Blinken's meeting with Xi in Beijing on Monday was part of efforts to improve the strained relations between the two largest economies.

But at a fundraiser in California on Tuesday night, Biden said that Xi was embarrassed over the recent tensions involving a suspected Chinese spy balloon transiting the US which was shot down by an American fighter jet, the BBC reported.

"The reason why Xi Jinping got very upset, in terms of when I shot that balloon down with two box cars full of spy equipment in it, was he didn't know it was there. That's a great embarrassment for dictators. When they didn't know what happened," the President said.

China is yet to comment on Biden's remark.

On the outcome of the meeting on Monday, Xi had said that some progress was made, while Blinken indicated both sides were open to more talks as major differences remained.


Blinken's visit to Beijing, which was the first by a Secretary of State to China in five years, restarted high-level communications between the two countries.

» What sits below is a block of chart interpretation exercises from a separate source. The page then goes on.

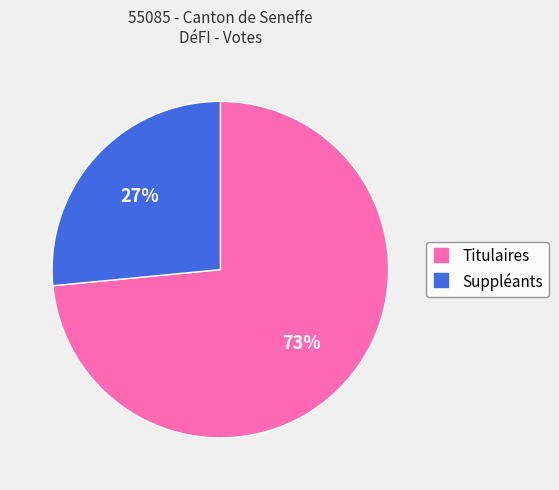

What is the smallest slice in the pie chart?

Suppléants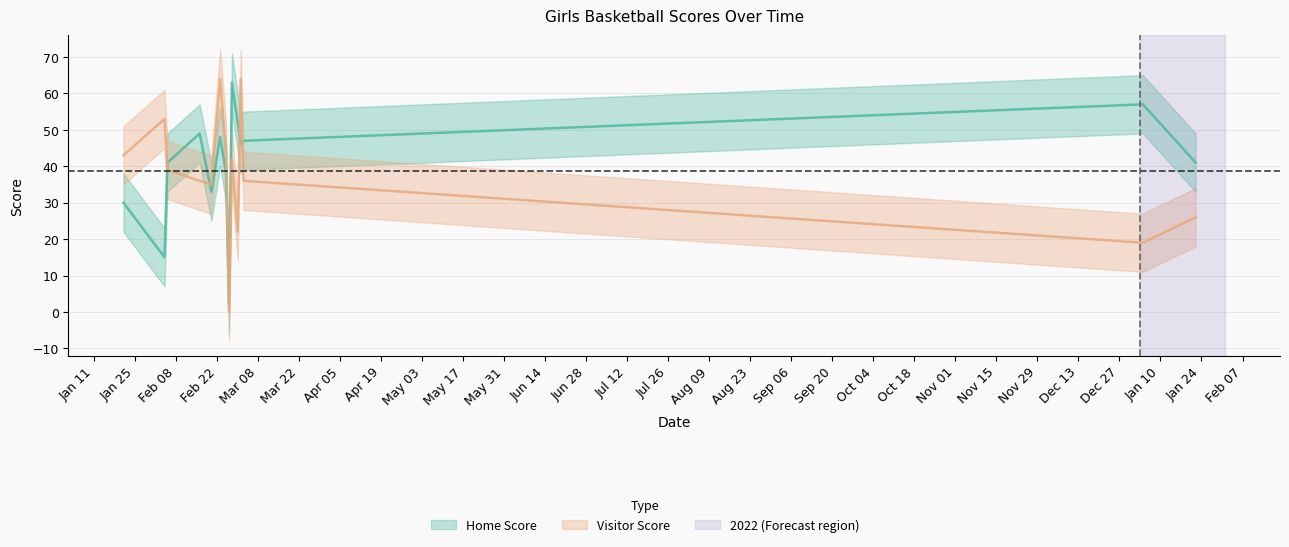

True or false: Home Score has more than 1 interior local peaks.

True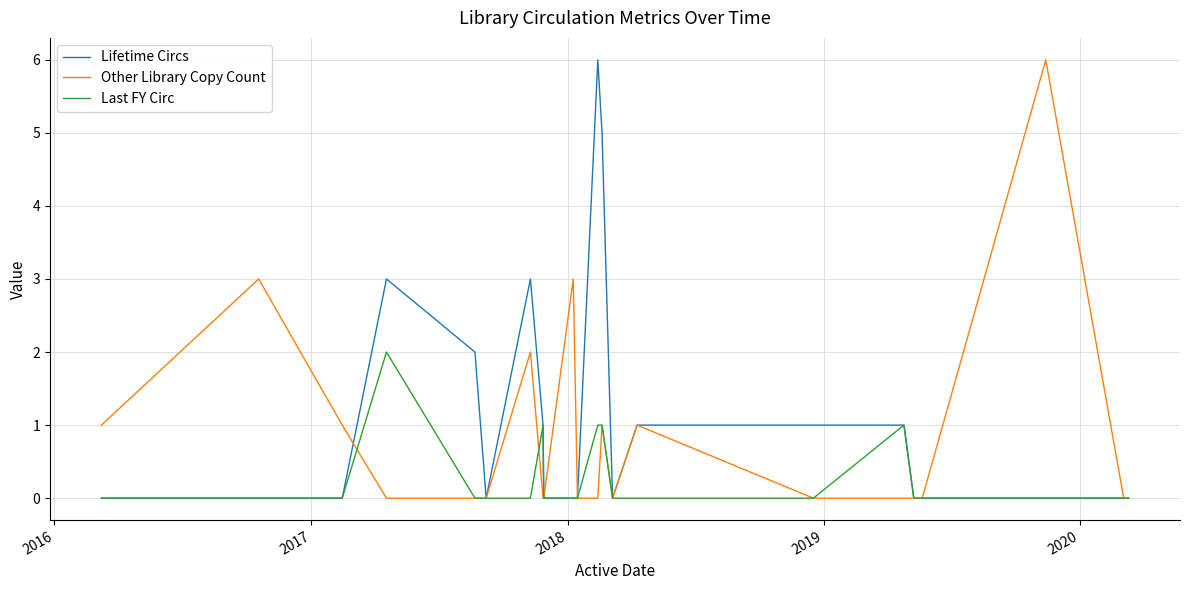

What is the difference between the maximum and minimum values in the Other Library Copy Count series?

6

The Biden administration's relationship with Beijing is one of its most complicated and consequential, and one that has seen months of strain, including two military-related incidents in recent weeks.

Biden and Xi met in person for the first time as presidents on the sidelines of the G7 summit in Indonesia last November.

Blinken's trip, which had been announced by Biden and Xi after their meeting, was originally scheduled to happen in February and had been seen as a key follow-on engagement.

However, it was postponed after the discovery of the suspected Chinese spy balloon.